First, let’s look at a picture.

Some initial observations:

• The area ##A## of the rectangle is ##A=bh##.

• By symmetry, the base of the triangle is of length ##b+2t##, and thus, as it is of length ##10##, we have ##b+2t = 10 => t = 5-b/2##

• If we decide ##b## that also determines ##h##, and thus we can write ##h## as a function of ##b##.

To write ##h## as a function of ##b##, we can look at the right triangle with legs ##t## and ##h##. As it shares an angle with an equilateral triangle, we know it is a ##30^@##-##60^@##-##90^@## triangle, and thus ##t/h = 1/sqrt(3)##. Solving for ##h## gives us ##h = sqrt(3)t = sqrt(3)(5-b/2)## by our initial observation.
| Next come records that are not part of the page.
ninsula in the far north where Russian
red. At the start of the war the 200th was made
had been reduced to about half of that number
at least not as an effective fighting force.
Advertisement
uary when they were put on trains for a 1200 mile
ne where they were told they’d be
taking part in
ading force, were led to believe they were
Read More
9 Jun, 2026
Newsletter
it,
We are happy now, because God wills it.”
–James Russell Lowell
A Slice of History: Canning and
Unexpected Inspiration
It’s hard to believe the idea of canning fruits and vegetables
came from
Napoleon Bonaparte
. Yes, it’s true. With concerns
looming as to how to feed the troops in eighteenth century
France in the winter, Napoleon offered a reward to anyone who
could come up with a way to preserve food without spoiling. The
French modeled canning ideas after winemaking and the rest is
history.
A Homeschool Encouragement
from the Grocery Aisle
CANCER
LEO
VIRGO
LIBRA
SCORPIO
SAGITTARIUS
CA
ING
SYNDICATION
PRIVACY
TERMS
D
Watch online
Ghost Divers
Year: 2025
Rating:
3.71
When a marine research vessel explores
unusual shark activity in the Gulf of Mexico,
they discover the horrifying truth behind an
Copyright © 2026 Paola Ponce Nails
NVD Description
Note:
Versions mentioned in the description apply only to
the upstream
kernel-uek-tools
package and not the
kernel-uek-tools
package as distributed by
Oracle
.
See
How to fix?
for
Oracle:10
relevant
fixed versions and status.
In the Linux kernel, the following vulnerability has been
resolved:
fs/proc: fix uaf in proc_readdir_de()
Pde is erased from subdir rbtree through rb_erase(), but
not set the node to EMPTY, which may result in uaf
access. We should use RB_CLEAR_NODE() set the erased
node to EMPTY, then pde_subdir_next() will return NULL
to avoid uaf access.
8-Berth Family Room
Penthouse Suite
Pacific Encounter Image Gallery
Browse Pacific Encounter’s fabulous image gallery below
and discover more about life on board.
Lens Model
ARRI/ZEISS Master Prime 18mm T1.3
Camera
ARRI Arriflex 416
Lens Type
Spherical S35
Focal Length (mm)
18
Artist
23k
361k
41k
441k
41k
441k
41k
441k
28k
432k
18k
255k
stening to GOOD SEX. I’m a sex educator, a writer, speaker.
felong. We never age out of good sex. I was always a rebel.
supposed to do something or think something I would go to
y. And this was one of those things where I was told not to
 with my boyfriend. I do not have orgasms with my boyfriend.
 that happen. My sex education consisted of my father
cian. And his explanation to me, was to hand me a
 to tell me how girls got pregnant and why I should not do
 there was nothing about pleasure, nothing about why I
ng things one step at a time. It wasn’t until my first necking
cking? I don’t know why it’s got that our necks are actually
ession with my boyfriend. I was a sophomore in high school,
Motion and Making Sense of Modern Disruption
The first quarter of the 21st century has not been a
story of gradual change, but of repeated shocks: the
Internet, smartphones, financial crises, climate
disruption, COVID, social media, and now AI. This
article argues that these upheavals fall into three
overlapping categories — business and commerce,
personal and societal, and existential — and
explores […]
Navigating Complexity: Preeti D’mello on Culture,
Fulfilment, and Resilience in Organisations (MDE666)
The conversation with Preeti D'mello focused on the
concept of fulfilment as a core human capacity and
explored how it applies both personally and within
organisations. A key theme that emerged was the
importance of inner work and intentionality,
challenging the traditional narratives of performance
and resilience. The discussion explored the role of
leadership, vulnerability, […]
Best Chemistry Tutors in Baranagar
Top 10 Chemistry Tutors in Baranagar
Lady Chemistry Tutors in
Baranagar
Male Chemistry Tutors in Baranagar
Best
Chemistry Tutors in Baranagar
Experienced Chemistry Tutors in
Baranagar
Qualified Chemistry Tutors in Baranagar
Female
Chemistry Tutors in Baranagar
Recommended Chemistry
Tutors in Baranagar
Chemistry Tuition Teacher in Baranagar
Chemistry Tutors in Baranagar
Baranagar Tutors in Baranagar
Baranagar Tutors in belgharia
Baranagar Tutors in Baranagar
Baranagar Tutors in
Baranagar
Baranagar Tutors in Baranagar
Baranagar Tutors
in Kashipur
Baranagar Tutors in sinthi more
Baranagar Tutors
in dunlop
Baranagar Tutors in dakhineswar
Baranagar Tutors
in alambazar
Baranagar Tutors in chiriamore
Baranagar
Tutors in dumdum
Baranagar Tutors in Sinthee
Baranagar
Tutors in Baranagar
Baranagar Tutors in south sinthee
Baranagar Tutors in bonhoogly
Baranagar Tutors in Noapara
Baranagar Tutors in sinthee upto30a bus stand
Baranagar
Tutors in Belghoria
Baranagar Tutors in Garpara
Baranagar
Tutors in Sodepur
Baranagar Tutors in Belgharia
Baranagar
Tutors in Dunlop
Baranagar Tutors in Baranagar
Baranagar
Then, we can rewrite our formula for the area as

##A = b*sqrt3(5-b/2) = sqrt(3)(-1/2b^2 + 5b)##

If we look at the graph for ##A## we will see it is a downward facing parabola, and thus will have a maximum at its vertex. Then, we can complete the square to find

##A = sqrt(3)(-1/2b^2+5b)## ## = -sqrt(3)/2(b^2-10b)## ## = -sqrt(3)/2((b-5)^2-25)##

And so the vertex, and thus the maximum area, is at ##b = 5##.

Finally, we calculate the area from this to get

##A = -sqrt(3)/2((5-5)^2-25) = (25sqrt(3))/2##